▸ **Extrait**:
== == ==
Jean-Marie LACRAMPE (1855-1917), architecte
Jean-Marie Lacrampe, architecte municipal de Lourdes de 1881 à 1917, a laissé son empreinte
sur nombre de bâtiments de notre ville, parmi les plus beaux. Cependant, il reste méconnu et
cet essai biographique s’appuie particulièrement sur deux petites notices : celle de Louis
Caddau en 1917 dans la Revue des Hautes-Pyrénées et celle du chanoine Courtin dans son
ouvrage Le domaine de la Grotte, 1947. Et sur le survol d’un document extraordinaire, légué par
les descendants de l’architecte à la ville de Lourdes : la copie de la correspondance de Jean-
Marie Lacrampe, de 1883 à 1901, un total de 2000 pages !
Né à Lourdes en 1855 dans une famille de petits commerçants, Jean-Marie Lacrampe est élève
de l’Ecole libre des Frères de Lourdes où, brillant élève, il se distingue par ses aptitudes au
dessin (Courtin). Vers l’âge de 16 ans, il entre en apprentissage auprès de « son premier maître
es-arts » (Caddau) : l’architecte Louis Soulas, qui deviendra en 1878 l’architecte municipal
d’Argelès-Gazost jusqu’à sa mort, en 1911. Puis le jeune Lacrampe monte à Paris. Courtin
indique qu’il « suit avec succès les cours des Beaux-arts », ce que ne confirme pas Caddau. Ce
dernier, par contre, souligne son apprentissage auprès de la prestigieuse agence de Paul
Selmersheim (1840-1916), architecte diocésain et architecte des Monuments historique de
Paris, et de l’agence Lemaire à Neuilly. L’apprentissage deviendra pour lui une notion centrale.
A l’âge de 20 ans (1875), il est appelé sous les drapeaux et se trouve affecté au 2ième Régiment
du Génie de Montpellier. Au cours d’une manœuvre de pont, il est victime d’un accident : il est
réformé (Caddau).
Il rentre à Lourdes et collabore au service de l’architecte Hippolyte Durand (1801–1881),
spécialiste de l’architecture médiévale. Durand est l’architecte de la basilique supérieure, cette
fameuse « chapelle » demandée par la Vierge à Bernadette Soubirous le 27 février 1858. Durand
est aussi l’architecte de la villa Eugénie à Biarritz et de l’éblouissant château de Monte-Cristo
(1847) à Port-Marly, la demeure rêvée de son propriétaire, Alexandre Dumas.
== == ==
▸ **Votre objectif**:
D'après l'extrait sur Jean-Marie Lacrampe, combien de pages compte la copie de sa correspondance léguée à la ville de Lourdes ? La liste n'intervient pas dans ce travail.

▸ **Données affichées**:
== == ==
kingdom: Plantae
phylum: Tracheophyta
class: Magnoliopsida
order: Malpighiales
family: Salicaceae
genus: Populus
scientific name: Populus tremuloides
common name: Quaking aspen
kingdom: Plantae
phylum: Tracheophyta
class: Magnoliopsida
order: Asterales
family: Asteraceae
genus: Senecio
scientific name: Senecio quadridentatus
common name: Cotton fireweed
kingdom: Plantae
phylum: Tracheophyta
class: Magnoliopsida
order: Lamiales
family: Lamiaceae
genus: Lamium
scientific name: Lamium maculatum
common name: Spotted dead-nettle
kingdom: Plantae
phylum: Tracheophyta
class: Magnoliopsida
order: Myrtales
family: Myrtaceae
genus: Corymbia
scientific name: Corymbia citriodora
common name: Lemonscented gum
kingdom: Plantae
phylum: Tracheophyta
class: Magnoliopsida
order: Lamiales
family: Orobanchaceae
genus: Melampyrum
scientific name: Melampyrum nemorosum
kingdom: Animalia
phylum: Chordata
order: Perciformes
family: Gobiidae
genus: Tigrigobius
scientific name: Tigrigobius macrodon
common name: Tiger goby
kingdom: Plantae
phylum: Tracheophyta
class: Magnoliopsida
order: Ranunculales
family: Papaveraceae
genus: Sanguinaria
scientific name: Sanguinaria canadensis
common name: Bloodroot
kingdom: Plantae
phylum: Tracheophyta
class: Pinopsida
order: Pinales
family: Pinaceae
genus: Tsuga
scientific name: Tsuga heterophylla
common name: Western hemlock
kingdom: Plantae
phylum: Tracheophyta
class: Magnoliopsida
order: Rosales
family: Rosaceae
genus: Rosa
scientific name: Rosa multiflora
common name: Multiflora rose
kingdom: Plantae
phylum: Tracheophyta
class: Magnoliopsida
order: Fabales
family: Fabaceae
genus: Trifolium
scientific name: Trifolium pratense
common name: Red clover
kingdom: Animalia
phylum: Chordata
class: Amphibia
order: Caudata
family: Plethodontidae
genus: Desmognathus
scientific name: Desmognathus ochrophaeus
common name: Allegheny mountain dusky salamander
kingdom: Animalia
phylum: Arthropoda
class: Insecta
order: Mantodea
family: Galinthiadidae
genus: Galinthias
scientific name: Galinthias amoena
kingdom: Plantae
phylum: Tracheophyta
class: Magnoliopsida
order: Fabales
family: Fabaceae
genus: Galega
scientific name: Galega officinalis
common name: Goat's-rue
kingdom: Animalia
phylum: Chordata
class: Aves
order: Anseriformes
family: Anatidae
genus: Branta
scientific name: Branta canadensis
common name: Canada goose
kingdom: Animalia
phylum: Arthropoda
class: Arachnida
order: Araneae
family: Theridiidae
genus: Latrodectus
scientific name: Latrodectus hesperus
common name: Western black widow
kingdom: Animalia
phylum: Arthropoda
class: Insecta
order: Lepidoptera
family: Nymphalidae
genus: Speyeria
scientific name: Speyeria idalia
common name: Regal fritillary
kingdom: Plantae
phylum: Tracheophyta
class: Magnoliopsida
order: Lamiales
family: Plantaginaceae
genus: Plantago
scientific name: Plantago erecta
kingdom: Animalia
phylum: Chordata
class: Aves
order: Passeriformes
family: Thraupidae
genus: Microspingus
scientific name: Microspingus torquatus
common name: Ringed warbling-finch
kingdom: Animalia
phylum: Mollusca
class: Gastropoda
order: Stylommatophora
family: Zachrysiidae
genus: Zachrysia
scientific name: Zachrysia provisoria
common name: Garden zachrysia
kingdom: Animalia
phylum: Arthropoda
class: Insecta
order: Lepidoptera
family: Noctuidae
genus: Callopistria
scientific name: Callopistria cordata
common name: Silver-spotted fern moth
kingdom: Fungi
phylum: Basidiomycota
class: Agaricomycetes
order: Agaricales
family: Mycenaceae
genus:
== == ==
▸ **Exercice terminé**:
Elle compte 2000 pages au total.